Records to process |
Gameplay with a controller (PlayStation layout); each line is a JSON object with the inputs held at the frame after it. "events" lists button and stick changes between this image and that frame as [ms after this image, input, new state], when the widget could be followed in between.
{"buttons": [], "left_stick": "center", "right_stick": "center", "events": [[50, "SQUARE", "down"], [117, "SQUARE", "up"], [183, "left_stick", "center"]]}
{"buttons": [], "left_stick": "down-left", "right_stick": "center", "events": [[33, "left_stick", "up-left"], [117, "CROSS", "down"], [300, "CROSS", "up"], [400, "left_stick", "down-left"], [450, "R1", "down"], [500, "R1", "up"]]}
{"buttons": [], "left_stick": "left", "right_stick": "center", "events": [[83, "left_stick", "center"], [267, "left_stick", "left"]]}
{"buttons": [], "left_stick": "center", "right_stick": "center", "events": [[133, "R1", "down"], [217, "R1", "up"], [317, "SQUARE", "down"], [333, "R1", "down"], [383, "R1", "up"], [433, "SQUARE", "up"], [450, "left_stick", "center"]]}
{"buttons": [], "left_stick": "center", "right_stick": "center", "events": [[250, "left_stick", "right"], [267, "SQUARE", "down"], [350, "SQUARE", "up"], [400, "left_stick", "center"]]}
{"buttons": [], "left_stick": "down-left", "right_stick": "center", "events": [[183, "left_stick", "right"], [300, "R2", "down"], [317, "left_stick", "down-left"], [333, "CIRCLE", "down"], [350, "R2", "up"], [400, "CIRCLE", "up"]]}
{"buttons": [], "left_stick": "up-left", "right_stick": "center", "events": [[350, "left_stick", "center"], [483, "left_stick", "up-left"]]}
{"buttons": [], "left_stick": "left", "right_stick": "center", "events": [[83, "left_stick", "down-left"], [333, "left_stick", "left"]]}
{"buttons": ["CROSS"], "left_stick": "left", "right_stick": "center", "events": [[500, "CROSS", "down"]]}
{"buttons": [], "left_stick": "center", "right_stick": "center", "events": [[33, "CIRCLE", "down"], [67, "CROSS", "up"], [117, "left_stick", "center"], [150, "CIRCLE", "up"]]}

Task | Give a verbatim copy of the material above.

Your solution |
Gameplay with a controller (PlayStation layout); each line is a JSON object with the inputs held at the frame after it. "events" lists button and stick changes between this image and that frame as [ms after this image, input, new state], when the widget could be followed in between.
{"buttons": [], "left_stick": "center", "right_stick": "center", "events": [[50, "SQUARE", "down"], [117, "SQUARE", "up"], [183, "left_stick", "center"]]}
{"buttons": [], "left_stick": "down-left", "right_stick": "center", "events": [[33, "left_stick", "up-left"], [117, "CROSS", "down"], [300, "CROSS", "up"], [400, "left_stick", "down-left"], [450, "R1", "down"], [500, "R1", "up"]]}
{"buttons": [], "left_stick": "left", "right_stick": "center", "events": [[83, "left_stick", "center"], [267, "left_stick", "left"]]}
{"buttons": [], "left_stick": "center", "right_stick": "center", "events": [[133, "R1", "down"], [217, "R1", "up"], [317, "SQUARE", "down"], [333, "R1", "down"], [383, "R1", "up"], [433, "SQUARE", "up"], [450, "left_stick", "center"]]}
{"buttons": [], "left_stick": "center", "right_stick": "center", "events": [[250, "left_stick", "right"], [267, "SQUARE", "down"], [350, "SQUARE", "up"], [400, "left_stick", "center"]]}
{"buttons": [], "left_stick": "down-left", "right_stick": "center", "events": [[183, "left_stick", "right"], [300, "R2", "down"], [317, "left_stick", "down-left"], [333, "CIRCLE", "down"], [350, "R2", "up"], [400, "CIRCLE", "up"]]}
{"buttons": [], "left_stick": "up-left", "right_stick": "center", "events": [[350, "left_stick", "center"], [483, "left_stick", "up-left"]]}
{"buttons": [], "left_stick": "left", "right_stick": "center", "events": [[83, "left_stick", "down-left"], [333, "left_stick", "left"]]}
{"buttons": ["CROSS"], "left_stick": "left", "right_stick": "center", "events": [[500, "CROSS", "down"]]}
{"buttons": [], "left_stick": "center", "right_stick": "center", "events": [[33, "CIRCLE", "down"], [67, "CROSS", "up"], [117, "left_stick", "center"], [150, "CIRCLE", "up"]]}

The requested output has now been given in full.